== EXERCISE INPUTS ==
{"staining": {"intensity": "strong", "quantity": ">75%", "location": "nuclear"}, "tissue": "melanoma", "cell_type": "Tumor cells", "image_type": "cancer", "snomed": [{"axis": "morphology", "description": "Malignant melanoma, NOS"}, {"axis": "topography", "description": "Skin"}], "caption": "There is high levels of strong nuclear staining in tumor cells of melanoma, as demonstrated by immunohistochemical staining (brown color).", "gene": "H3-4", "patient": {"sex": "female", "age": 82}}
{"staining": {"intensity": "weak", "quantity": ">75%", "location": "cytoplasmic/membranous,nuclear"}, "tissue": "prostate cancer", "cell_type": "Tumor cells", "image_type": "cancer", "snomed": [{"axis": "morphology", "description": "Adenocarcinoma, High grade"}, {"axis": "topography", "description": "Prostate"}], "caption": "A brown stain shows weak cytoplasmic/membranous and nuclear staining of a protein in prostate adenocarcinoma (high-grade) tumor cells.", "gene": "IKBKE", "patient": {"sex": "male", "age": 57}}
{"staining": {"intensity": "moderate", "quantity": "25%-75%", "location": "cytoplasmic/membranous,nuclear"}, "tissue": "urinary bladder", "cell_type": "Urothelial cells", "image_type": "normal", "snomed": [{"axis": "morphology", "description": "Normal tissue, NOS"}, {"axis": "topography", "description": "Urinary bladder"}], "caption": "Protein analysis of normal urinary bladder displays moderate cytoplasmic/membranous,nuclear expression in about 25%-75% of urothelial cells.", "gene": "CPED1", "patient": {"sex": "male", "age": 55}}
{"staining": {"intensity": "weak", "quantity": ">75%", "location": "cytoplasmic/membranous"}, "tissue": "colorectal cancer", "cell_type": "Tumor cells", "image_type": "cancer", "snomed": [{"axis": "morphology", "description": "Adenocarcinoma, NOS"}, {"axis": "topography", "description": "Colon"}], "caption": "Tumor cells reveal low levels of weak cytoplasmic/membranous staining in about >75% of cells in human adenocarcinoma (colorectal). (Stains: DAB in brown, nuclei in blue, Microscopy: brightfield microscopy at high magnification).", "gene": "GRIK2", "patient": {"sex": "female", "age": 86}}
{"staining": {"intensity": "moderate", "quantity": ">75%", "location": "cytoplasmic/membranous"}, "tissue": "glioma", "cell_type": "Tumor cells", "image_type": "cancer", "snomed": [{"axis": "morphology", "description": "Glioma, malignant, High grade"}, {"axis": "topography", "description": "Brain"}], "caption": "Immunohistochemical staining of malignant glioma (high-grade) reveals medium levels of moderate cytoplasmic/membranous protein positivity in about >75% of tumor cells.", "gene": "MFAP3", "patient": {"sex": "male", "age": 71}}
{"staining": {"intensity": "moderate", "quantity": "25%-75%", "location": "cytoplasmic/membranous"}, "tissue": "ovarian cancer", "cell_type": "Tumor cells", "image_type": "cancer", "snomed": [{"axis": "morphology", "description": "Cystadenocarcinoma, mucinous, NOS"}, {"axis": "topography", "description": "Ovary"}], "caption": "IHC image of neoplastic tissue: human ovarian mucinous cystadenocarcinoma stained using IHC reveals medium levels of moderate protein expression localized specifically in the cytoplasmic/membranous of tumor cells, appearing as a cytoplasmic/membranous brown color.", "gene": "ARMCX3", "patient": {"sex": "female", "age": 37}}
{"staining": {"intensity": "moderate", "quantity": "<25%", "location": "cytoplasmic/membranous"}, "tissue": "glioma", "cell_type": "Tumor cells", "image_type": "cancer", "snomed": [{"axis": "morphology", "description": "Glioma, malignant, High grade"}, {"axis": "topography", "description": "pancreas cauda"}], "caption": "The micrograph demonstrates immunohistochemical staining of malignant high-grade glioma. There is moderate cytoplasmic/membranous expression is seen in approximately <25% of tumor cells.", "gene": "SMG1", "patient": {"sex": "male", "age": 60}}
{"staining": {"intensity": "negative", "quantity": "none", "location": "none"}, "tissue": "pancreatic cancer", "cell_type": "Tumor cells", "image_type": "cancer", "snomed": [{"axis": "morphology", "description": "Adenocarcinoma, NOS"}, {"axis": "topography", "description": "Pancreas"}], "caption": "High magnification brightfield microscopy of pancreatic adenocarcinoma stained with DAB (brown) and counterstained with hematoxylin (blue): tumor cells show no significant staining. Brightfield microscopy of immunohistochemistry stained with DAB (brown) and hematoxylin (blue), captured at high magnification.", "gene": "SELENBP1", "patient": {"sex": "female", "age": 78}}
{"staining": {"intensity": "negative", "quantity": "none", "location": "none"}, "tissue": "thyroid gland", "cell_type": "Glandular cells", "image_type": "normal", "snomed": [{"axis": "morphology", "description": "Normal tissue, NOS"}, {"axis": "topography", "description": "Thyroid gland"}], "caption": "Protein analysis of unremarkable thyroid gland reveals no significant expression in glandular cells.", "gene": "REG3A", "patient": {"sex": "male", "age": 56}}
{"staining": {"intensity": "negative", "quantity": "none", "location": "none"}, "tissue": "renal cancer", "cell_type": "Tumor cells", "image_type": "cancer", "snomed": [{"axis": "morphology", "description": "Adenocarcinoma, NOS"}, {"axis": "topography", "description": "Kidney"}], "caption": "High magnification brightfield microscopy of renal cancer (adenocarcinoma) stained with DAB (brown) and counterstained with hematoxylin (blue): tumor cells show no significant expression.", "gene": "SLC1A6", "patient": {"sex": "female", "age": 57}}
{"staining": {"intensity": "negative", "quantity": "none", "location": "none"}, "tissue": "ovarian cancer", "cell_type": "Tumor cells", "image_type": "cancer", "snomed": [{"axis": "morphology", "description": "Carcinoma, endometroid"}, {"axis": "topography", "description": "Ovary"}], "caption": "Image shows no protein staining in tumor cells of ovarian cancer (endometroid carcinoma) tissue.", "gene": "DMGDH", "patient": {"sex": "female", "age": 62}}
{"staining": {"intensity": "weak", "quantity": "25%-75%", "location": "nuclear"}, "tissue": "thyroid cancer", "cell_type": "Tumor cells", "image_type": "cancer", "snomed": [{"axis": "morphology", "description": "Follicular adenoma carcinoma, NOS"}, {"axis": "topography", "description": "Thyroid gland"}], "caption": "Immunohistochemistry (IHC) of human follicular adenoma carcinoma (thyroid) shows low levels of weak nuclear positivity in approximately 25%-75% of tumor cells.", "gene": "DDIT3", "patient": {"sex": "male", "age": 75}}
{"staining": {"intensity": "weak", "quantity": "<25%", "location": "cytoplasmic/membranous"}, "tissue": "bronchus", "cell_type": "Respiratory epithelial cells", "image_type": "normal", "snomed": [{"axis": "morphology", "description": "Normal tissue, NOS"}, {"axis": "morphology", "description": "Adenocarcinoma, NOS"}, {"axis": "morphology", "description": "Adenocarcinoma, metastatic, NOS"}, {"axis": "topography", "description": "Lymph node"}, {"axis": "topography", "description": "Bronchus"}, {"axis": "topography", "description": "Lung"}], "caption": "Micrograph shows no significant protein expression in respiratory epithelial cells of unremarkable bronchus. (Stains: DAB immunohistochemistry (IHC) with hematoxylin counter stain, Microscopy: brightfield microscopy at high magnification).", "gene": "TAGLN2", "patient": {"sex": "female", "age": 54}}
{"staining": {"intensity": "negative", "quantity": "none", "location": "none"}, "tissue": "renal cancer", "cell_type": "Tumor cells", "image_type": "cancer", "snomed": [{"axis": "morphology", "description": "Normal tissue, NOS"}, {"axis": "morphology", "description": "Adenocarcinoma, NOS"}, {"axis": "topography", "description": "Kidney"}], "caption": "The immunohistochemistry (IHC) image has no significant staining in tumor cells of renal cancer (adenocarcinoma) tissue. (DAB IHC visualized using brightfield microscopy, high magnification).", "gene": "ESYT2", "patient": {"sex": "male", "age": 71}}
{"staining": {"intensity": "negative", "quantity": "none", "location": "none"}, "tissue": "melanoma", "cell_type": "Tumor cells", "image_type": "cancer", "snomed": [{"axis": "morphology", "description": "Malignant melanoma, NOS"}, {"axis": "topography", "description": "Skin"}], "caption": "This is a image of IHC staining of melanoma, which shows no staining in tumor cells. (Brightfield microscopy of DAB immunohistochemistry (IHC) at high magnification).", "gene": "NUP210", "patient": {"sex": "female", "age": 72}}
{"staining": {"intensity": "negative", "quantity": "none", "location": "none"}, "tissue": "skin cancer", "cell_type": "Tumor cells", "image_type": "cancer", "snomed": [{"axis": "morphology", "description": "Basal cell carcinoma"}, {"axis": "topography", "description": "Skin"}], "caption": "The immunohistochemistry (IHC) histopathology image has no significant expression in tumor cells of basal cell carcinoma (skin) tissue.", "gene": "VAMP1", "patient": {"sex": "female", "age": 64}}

== DIRECTIONS ==
Taking the listing above as the source, transcribe only the lines starting at the line with "microscopy of pancreatic" and going through the line with "microscopy of renal", unaltered and with both ends included.

== SOLUTION FOR THIS TASK ==
{"staining": {"intensity": "negative", "quantity": "none", "location": "none"}, "tissue": "pancreatic cancer", "cell_type": "Tumor cells", "image_type": "cancer", "snomed": [{"axis": "morphology", "description": "Adenocarcinoma, NOS"}, {"axis": "topography", "description": "Pancreas"}], "caption": "High magnification brightfield microscopy of pancreatic adenocarcinoma stained with DAB (brown) and counterstained with hematoxylin (blue): tumor cells show no significant staining. Brightfield microscopy of immunohistochemistry stained with DAB (brown) and hematoxylin (blue), captured at high magnification.", "gene": "SELENBP1", "patient": {"sex": "female", "age": 78}}
{"staining": {"intensity": "negative", "quantity": "none", "location": "none"}, "tissue": "thyroid gland", "cell_type": "Glandular cells", "image_type": "normal", "snomed": [{"axis": "morphology", "description": "Normal tissue, NOS"}, {"axis": "topography", "description": "Thyroid gland"}], "caption": "Protein analysis of unremarkable thyroid gland reveals no significant expression in glandular cells.", "gene": "REG3A", "patient": {"sex": "male", "age": 56}}
{"staining": {"intensity": "negative", "quantity": "none", "location": "none"}, "tissue": "renal cancer", "cell_type": "Tumor cells", "image_type": "cancer", "snomed": [{"axis": "morphology", "description": "Adenocarcinoma, NOS"}, {"axis": "topography", "description": "Kidney"}], "caption": "High magnification brightfield microscopy of renal cancer (adenocarcinoma) stained with DAB (brown) and counterstained with hematoxylin (blue): tumor cells show no significant expression.", "gene": "SLC1A6", "patient": {"sex": "female", "age": 57}}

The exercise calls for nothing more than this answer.